Neural control of respiratory musculature in the mdx mouse model of Duchenne muscular dystrophy

Abstract

Duchenne muscular dystrophy (DMD) is an inherited fatal neuromuscular disease. Despite deficits in respiratory muscle performance being well recognised, there is a paucity of knowledge in respect of the neural control of breathing in dystrophinopathies. We sought to examine neural control of the diaphragm and upper airway musculature in dystrophin deficient mdx mice.Wild‐type (WT) and mdx mice were studied to examine diaphragm and genioglossus (GG) EMG activity using fine concentric needle electrodes in urethane (1.7mg/kg) anaesthetized spontaneously breathing mice. Basal EMG and responsiveness to chemostimulation were determined. In separate studies, phrenic and hypoglossal (XII) motor output were assessed in anaesthetized, vagotomized, paralyzed and mechanically ventilated WT and mdx mice.Diaphragm and upper airway (sternohyoid) muscle form and function were assessed. Monoamine concentrations, density of glial cells, and pro‐inflammatory gene expression were determined in the spinal cord (C3–C5) and brainstem. Diaphragm and GG EMG activities were depressed in mdx compared to WT during baseline and hypoxic‐hypercapnic challenge. Phrenic and XII nerve recordings revealed enhanced neural drive to diaphragm and GG in mdx mice during hypoxic‐hypercapnic challenge. Excitatory monoamine concentrations were elevated in mdx spinal cord (noradrenaline and serotonin) and brainstem (serotonin).
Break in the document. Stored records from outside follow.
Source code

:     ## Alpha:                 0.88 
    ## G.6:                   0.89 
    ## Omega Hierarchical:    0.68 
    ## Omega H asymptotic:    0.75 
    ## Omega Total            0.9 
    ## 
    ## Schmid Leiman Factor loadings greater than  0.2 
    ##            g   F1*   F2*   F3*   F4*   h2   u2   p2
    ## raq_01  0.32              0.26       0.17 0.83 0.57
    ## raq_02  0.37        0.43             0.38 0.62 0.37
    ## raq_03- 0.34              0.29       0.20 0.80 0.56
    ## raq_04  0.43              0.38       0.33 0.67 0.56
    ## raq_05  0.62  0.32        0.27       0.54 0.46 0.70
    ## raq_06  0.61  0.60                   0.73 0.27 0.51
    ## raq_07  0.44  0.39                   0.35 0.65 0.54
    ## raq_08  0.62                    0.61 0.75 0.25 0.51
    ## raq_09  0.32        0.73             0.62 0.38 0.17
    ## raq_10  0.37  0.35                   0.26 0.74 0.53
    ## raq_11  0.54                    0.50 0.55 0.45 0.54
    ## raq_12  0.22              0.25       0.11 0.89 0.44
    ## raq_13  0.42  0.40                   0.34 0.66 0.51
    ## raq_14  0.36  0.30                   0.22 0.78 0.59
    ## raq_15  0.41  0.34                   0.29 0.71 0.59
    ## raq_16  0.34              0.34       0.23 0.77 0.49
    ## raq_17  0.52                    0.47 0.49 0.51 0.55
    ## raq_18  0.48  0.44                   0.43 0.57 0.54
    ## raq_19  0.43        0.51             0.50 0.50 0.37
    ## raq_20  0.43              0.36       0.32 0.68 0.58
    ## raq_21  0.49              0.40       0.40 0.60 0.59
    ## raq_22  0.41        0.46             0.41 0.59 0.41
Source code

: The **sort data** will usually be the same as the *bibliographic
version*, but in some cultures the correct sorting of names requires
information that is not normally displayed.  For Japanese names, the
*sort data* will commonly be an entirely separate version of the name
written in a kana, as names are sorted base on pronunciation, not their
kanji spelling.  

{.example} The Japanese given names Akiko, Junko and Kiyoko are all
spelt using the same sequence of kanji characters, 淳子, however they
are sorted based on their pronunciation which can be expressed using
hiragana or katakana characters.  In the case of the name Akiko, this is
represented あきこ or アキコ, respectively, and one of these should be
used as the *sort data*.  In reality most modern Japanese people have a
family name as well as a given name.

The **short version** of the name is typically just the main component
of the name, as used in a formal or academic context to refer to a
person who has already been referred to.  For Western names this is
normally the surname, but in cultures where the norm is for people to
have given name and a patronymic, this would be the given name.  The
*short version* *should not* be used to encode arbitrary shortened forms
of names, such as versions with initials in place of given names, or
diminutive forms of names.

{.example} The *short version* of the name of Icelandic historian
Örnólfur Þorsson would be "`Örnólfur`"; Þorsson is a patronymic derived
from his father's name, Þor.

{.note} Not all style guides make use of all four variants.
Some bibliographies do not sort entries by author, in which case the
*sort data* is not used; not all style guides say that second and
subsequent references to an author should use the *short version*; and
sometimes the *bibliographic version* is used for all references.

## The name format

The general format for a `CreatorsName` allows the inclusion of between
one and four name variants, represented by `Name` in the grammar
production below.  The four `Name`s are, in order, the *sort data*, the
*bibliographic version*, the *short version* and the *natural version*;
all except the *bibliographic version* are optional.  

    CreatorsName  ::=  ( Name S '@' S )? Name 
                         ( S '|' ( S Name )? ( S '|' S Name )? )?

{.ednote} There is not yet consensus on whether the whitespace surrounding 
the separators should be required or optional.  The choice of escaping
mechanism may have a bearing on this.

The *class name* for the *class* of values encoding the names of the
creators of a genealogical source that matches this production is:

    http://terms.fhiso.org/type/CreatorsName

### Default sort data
Putative phrenic and hypoglossal motor nuclei in mdx mice had unaltered expression of microglia and astrocytes compared to WT. NFkB and GFAP mRNA expression were increased in mdx brainstem compared to WT, while GFAP mRNA was reduced in mdx spinal cord.Our study revealed a potentiated neural drive in phrenic and XII motor pathways in mdx mice during chemoactivation, suggesting plasticity in motor pathways facilitating breathing. Depressed EMG activity despite potentiated neural outputs, suggests compromised neuromuscular transmission, which we have also observed in respiratory EMG recordings during protracted airway obstruction (Burns et al., 2019, J Physiol). Studies of the fundamental control of breathing in models of DMD should provide a comprehensive vista of the disease, with the potential to identify novel therapeutic targets.